Пенни теперь могла слышать — и очень болезненно все, что происходило у неё в голове. Ей было жаль, конечно, она сожалела о тех дополнительных травмах, причинённых любовью её матери и заботливым уходом, которые добавили больше дефектов к её, чем сокращения могли бы убрать.
“Какой в этом смысл?” — спросила она упрекающе, когда выяснила, что её мать ещё не покинула этот Ад зрений и звуков, чтобы присоединиться к ней на пирсе. “Некоторые духи могут лишь играть на пени-юбке — смотри! Дорогая мама, та хорошая старая птица трясёт своими крыльями, и одно верхнее перо спереди ‘ужасно и великолепно’ повторяет движение, которое она неправильно размещает. Это значит, что вне той путаницы, которую мы здесь создаём, есть другая птица, которая измеряет часы на пирсе, в то время как другая тоже трясёт свои юбочные перья. Мастер! Никто не сможет услышать, как воробей каркает в твоих наследствах здесь, так много всего, что слышно.”
Пенни теперь ощутила все раздражающие неудобства, которые она причиняла своим сверстникам в предыдущие ночи, она, которая прошла мимо них совершенно безвредно, теперь избегала их.
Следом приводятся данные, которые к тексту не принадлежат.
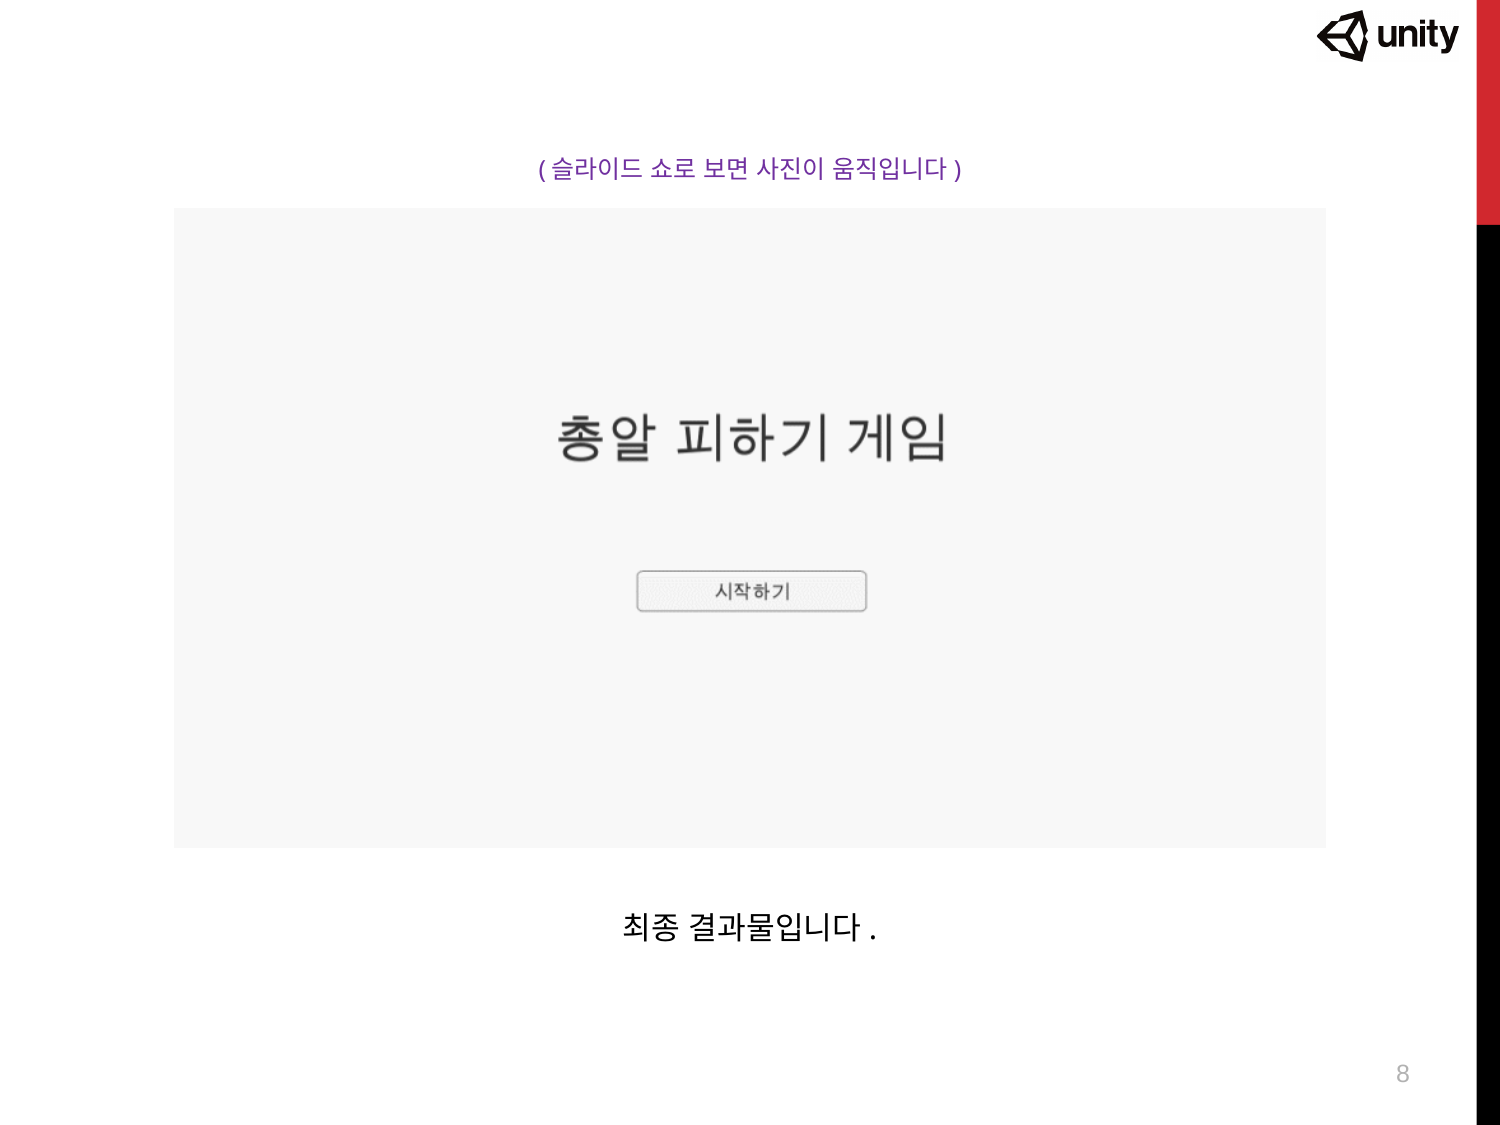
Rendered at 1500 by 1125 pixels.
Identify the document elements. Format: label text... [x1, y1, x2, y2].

slide_number 8 [1074, 1042, 1425, 1103]
picture [1316, 10, 1459, 62]
picture [174, 207, 1326, 848]
text_box (슬라이드 쇼로 보면 사진이 움직입니다) [523, 146, 977, 192]
list 최종 결과물입니다. [88, 869, 1412, 985]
Пенни не казалось очень вежливым не поддерживать своего рода разговор со своими однокурсниками, поэтому она вытащила магазин перьев миссис Уильямс из своего кармана, вставила его себе в прическу и отвечала так, как её возраст и более развитый, чем её годы, позволяли. Благодаря случайному формированию своей прически или головного убора никакой патриотизм или партийный дух не должен был проявляться. Мастер или Диктатор были устранены — флора, или вместо этого, как мы привыкли говорить, департамент растений, была сожжена до тьмы и пепла, чтобы предотвратить её вмешательство в мирские дела, против её воли.